As part of the Perestroika reforms promoted by Soviet leader Mikhail Gorbachev, Ovsienko, along with all other political prisoners in Perm-36, was moved to the Perm-35 prison on 8 December 1987. Ovsienko was urged to write a statement providing grounds for a pardon, but refused (along with several other political prisoners) out of the belief that he had been wrongfully convicted. He was pardoned a year later in spite of his refusal to write a statement, being among the final five to be released (alongside Mykola Horbal, Ivan Kandyba, M. Alekseyev, and Enn Tarto).

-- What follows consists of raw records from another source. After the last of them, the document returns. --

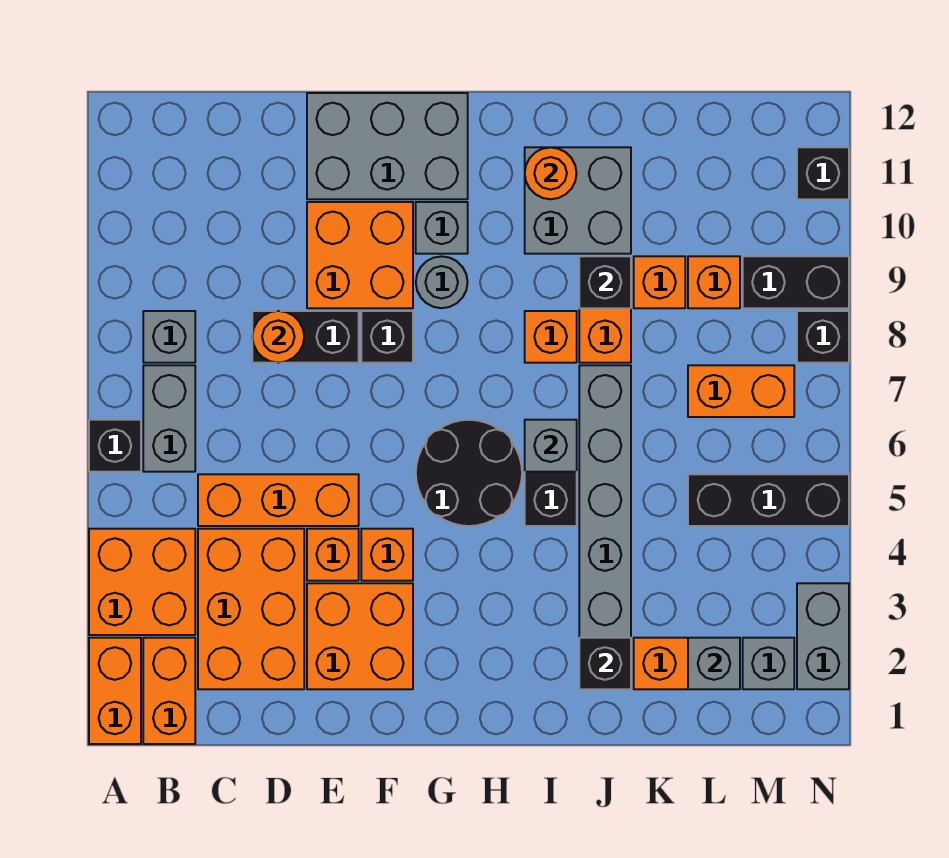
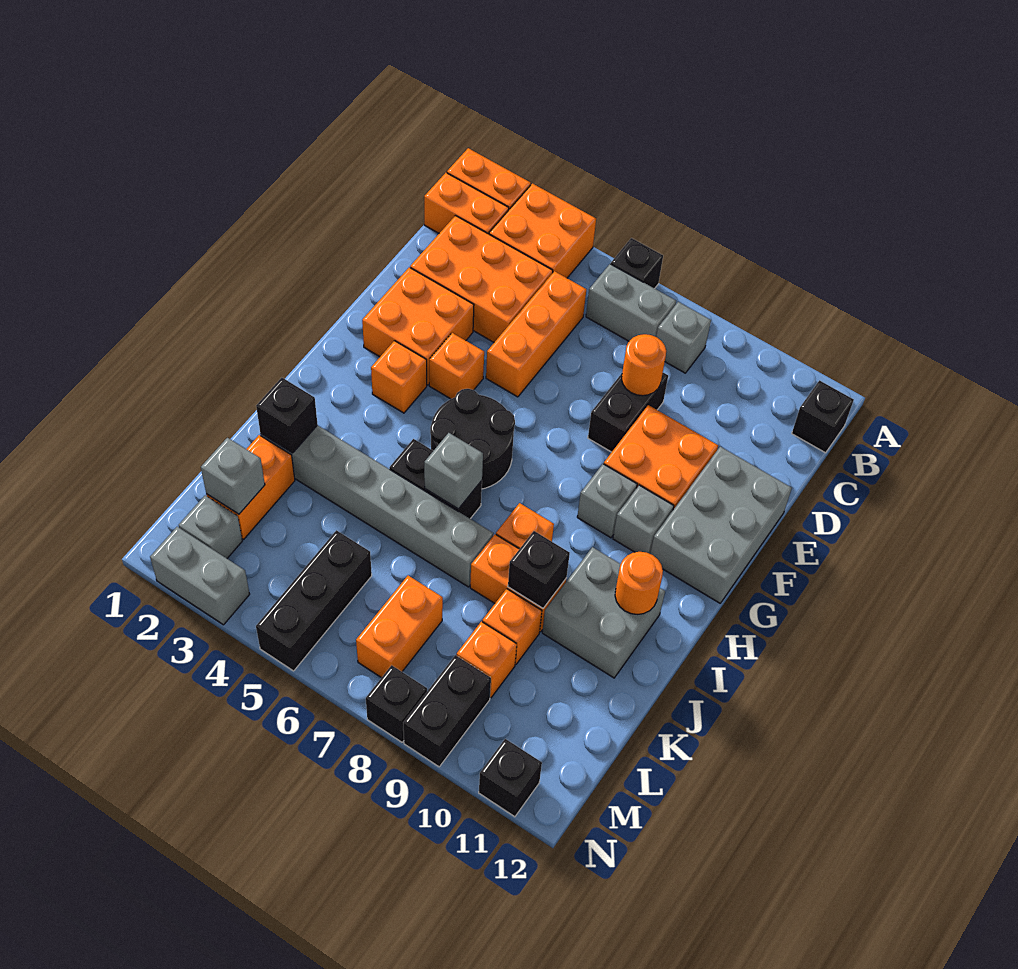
orange 1x1 brick [307,529,359,581] -> orange 1x1 brick moved to [371,341,427,413]
black 1x1 brick [361,311,413,363] -> black 1x1 brick moved to [792,380,854,453]
grey 1x1 round brick [416,256,468,308] -> grey 1x1 brick [577,464,637,538]

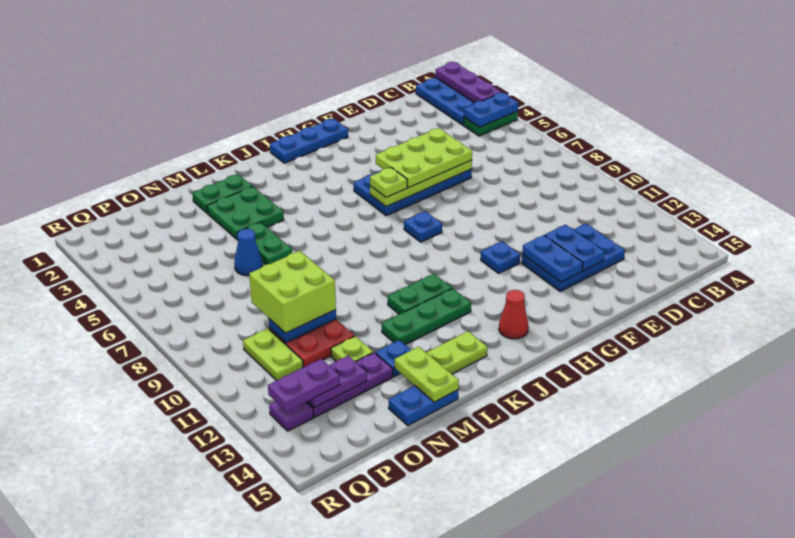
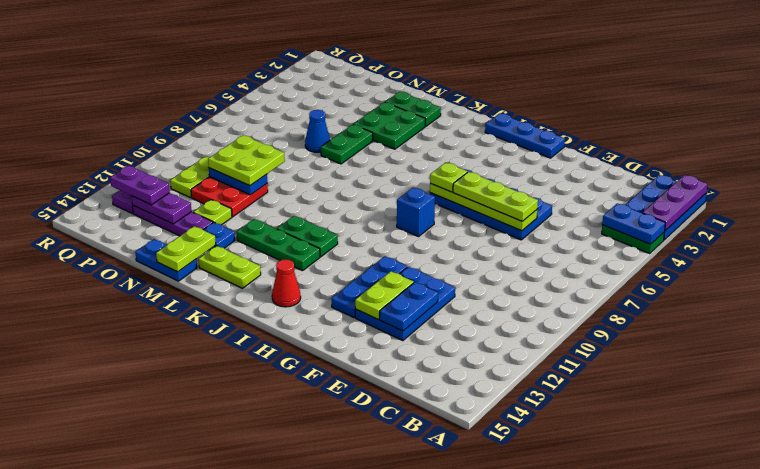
blue 2x3 plate [522,224,625,291] -> blue 2x3 plate turned to [355,267,455,341]
lime 2x3 plate [376,128,472,188] -> lime 1x3 plate [453,172,538,221]
blue 1x2 plate [522,235,583,282] -> lime 1x2 plate [355,271,414,320]
blue 1x1 plate [481,241,520,273] -> blue 1x3 plate [332,256,407,318]
blue 1x1 plate [404,211,442,242] -> blue 1x1 brick [397,188,435,237]
lime 2x2 brick [249,251,336,333] -> lime 2x2 plate [208,135,285,186]

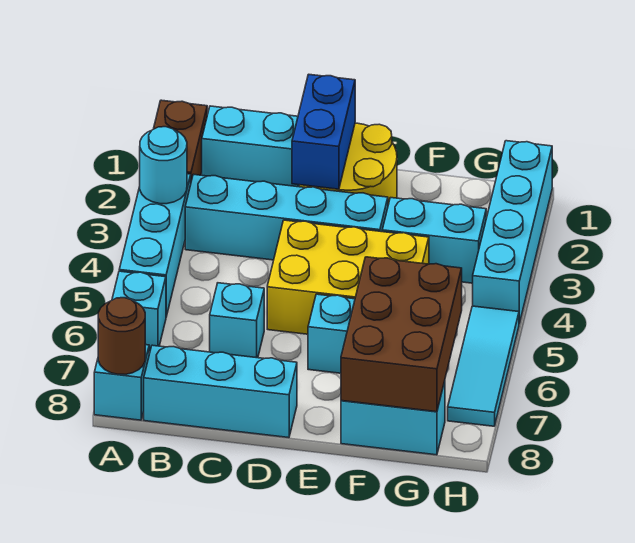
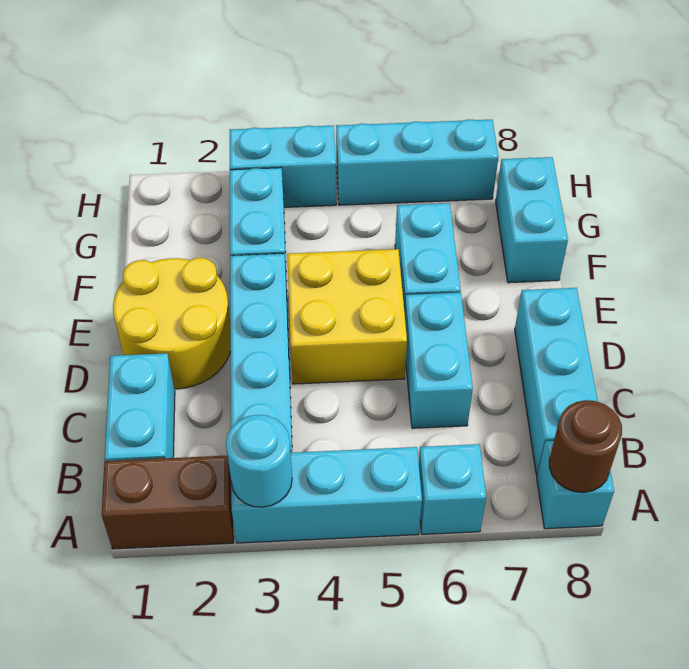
cyan 1x1 brick [210,283,264,358] -> cyan 1x2 brick [405,293,473,428]
blue 1x2 brick [292,74,355,189] -> none
yellow 2x3 brick [267,220,429,334] -> yellow 2x2 brick [287,249,407,384]
brown 2x3 brick [341,257,462,412] -> none
cyan 1x4 brick [473,141,552,324] -> cyan 1x2 brick [230,126,336,207]
cyan 1x3 tile [448,306,519,426] -> cyan 1x3 brick [336,119,498,205]

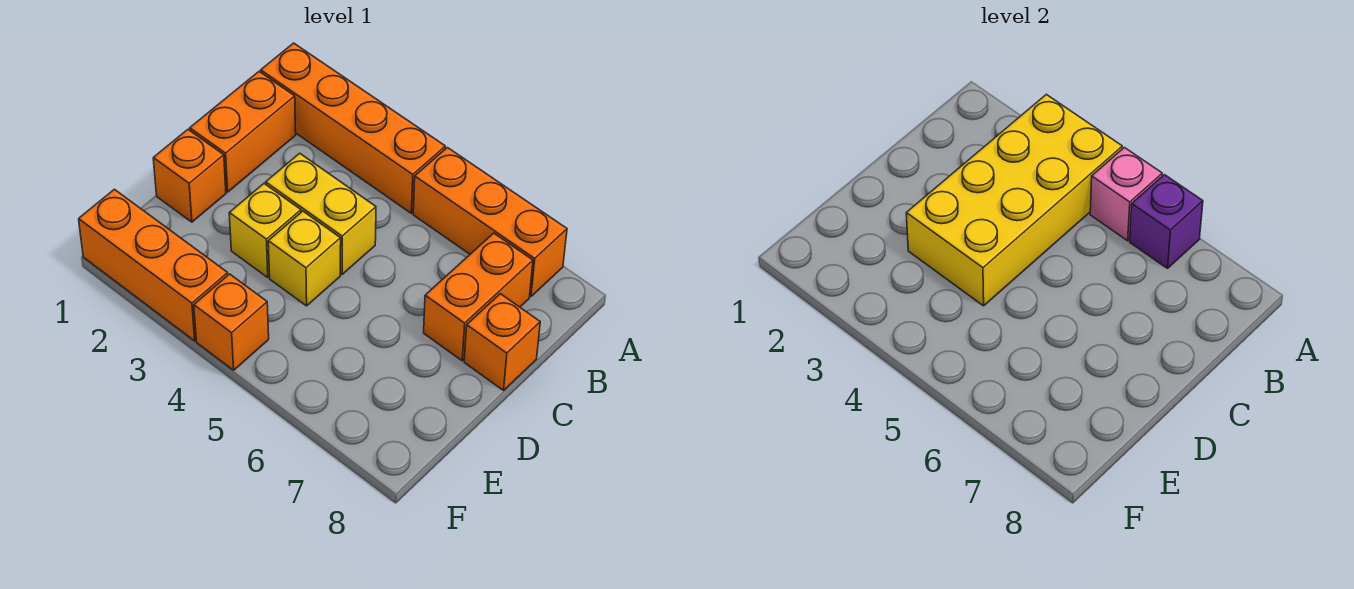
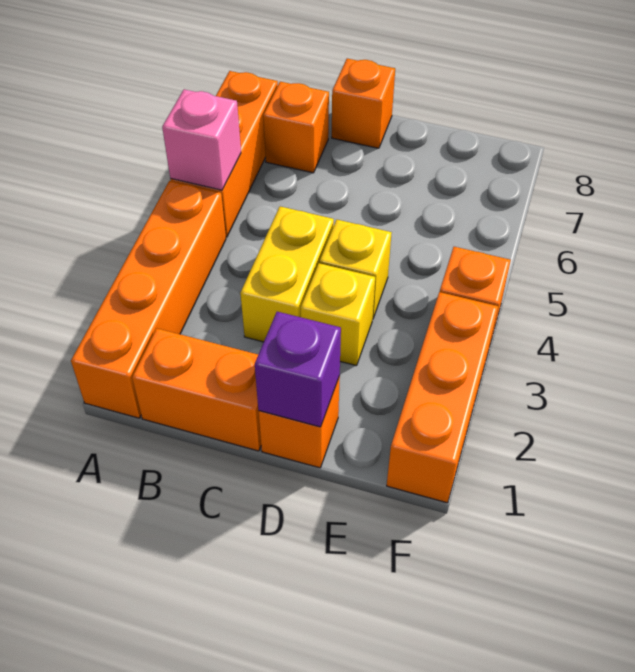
yellow 2x4 brick [906,94,1122,306] -> none
purple 1x1 brick [1130,175,1203,268] -> purple 1x1 brick moved to [255,312,341,427]
orange 1x2 brick [424,233,533,361] -> orange 1x1 brick [263,82,329,173]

On 21 August 1988 Ovsienko boarded a plane from Perm to Kyiv. Originally intended to be sent to Lukyanivska Prison, he was instead imprisoned at the KGB headquarters. A day later, he was released and allowed to return to Zhytomyr, and from there reached Lenino. He returned to Perm-36 a year later to participate in the reburials of Vasyl Stus, Yuriy Lytvyn, and Oleksa Tykhy, who had all died during their sentences at the prison.

== Later life and death ==
Following his release Ovsienko continued to be active in the human rights scene of Ukraine. With the Ukrainian Helsinki Group's legalisation in 1988 he was appointed as head of the group's branch in Zhytomyr Oblast. However, he failed to establish a chapter of the Helsinki Group or the People's Movement of Ukraine in his native village. In 1994 an apartment was purchased for him by his supporters, and further monetary aid was provided by Mykhailo Horyn and John Kolasky.

In the late 1990s he organised expeditions to Sandarmokh and the Solovetsky Islands, where mass killings had occurred during the Great Purge. In the early 2000s, along with Yevgen Zakharov, Ovsienko wrote a four-volume compendium of dissidents in the Eastern Bloc, including around 200 Ukrainian political prisoners.

Ovsienko died on 19 July 2023. In February 2024 the Belgorod Street in Kyiv was renamed to Vasyl Ovsienko Street.